I have a matrix consisting of gene name column and log fold change column. I want to change the log fold change values in -1,1 and 0. if log fold change > 0, it should be 1; if logFC < 0, it should be -1 and if there is no values then it should be NA. Please tell me how to assign these values -1,1,0,NA in these matrix? I am comfortable in bash so please tell me in bash only. Thanks in advance.
Question needs more information (such as the format of the input data etc.) as per my comment, but here's the basics of something functional:
#!/bin/bash
while IFS=',' read -r -a array ; do
if [ -z "${array[1]}" ] ; then
fc="NA"
elif (( "${array[1]}" > 0 )); then
fc=1
elif (( "${array[1]}" < 0 )); then
fc=0
fi
echo "${array[0]},$fc"
done < $1
Assuming an input file like:
$ cat test.csv
Gene1,1
Gene2,10
Gene3,
Gene4,-1
Gene5,-30
bash scriptname.sh test.csv
will yield:
Gene1,1
Gene2,1
Gene3,NA
Gene4,0
Gene5,0
NOTE:
bash
cannot do floating point arithmetic (unless you subprocess to bc
or something), so if you have floating point data, this is why I would strongly urge the use of Python/R or something as per my comment also. Additionally this is why it's important to provide example input data.
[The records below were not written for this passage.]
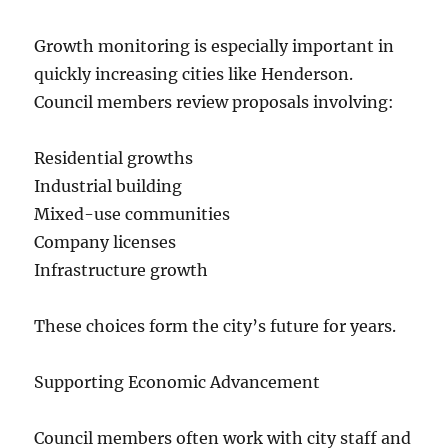
Growth monitoring is especially important in
quickly increasing cities like Henderson.
Council members review proposals involving:
Residential growths
Industrial building
Mixed-use communities
Company licenses
Infrastructure growth
These choices form the city’s future for years.
Supporting Economic Advancement
Council members often work with city staff and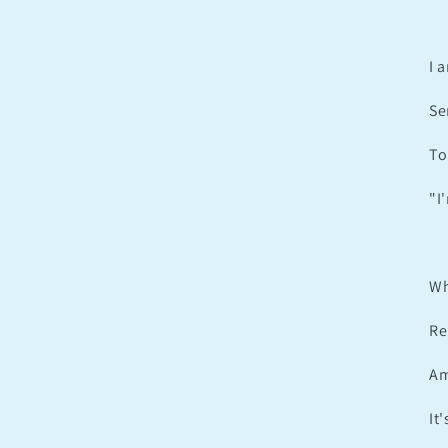
I 
Se
To
"I
Wh
Re
Am
It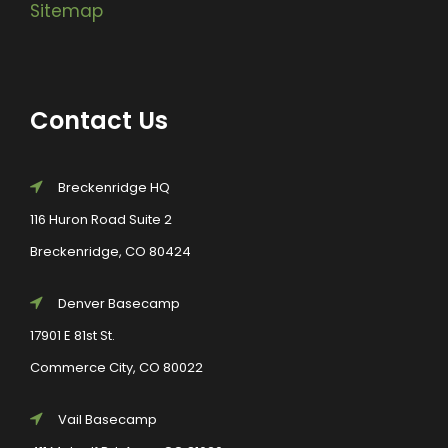
Sitemap
Contact Us
Breckenridge HQ
116 Huron Road Suite 2
Breckenridge, CO 80424
Denver Basecamp
17901 E 81st St.
Commerce City, CO 80022
Vail Basecamp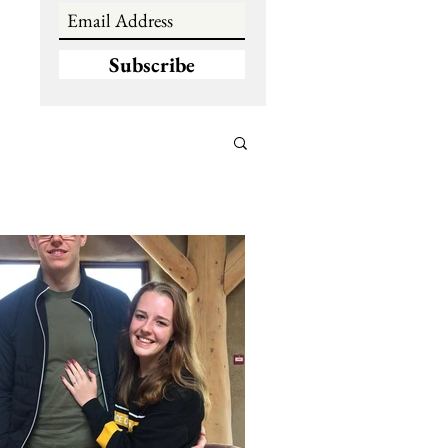
Subscribe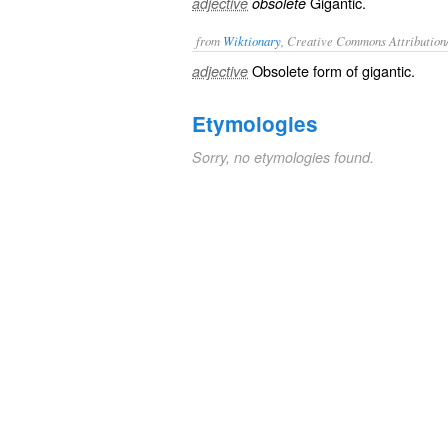
Gigantic.
adjective
obsolete
from
Wiktionary
, Creative Commons Attribution
Obsolete form of
gigantic
.
adjective
Etymologies
Sorry, no etymologies found.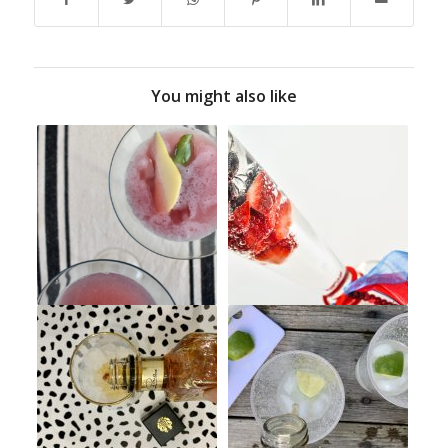
You might also like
Floating point calculations would require something like the following:
#!/bin/bash
while IFS=',' read -r -a array ; do
if [ -z "${array[1]}" ] ; then
fc="NA"
elif (( $(echo "${array[1]} > 0" | bc) )); then
fc=1
elif (( $(echo "${array[1]} < 0" | bc) )); then
fc=0
fi
echo "${array[0]},$fc"
done < $1
Which for the input:
Gene1,1
Gene2,10
Gene3,
Gene4,-1
Gene5,-30
Gene6,1.234
Gene7,0.999999999999999999999999999999999
Gene8,-0.0000000000000000000000000000000000000000000000000000000000000000000000000000000000000001
will give:
Gene1,1
Gene2,1
Gene3,NA
Gene4,0
Gene5,0
Gene6,1
Gene7,1
Gene8,0
As a final comment, this will still not work for standard scientific notation for exponents (1E+10
etc.). In order for that to work with bc
, the E
would need to be substituted for a *10^
string.
$ echo -e "gene1 100.2\ngene2 -100.4\ngene3" | awk '{OFS="\t";V=($2==""?"NA":($2>=0?1:-1)); print $1,V;}'
gene1 1
gene2 -1
gene3 NA
While this is doable in bash, arithmetic is really not its strong suit, so I would really advise you to get comfortable with a more versatile language such as R or python.
Please also provide some example input data for people to test with at the very least.
This is the test file.
Please provide me the bash script for scientific notation Joe. I understood your logic.
I've given you a functional skeleton, it shouldn't be hard for you to adapt it to scientific notation.
But i didnt get the thing you said that the E would need to be substituted for a *10^ string. I am saying about this. What to add in the code?
You should experiment for yourself and try things out. The are answers on StackOverflow for this.
But as I said, you'd be better off in a different language.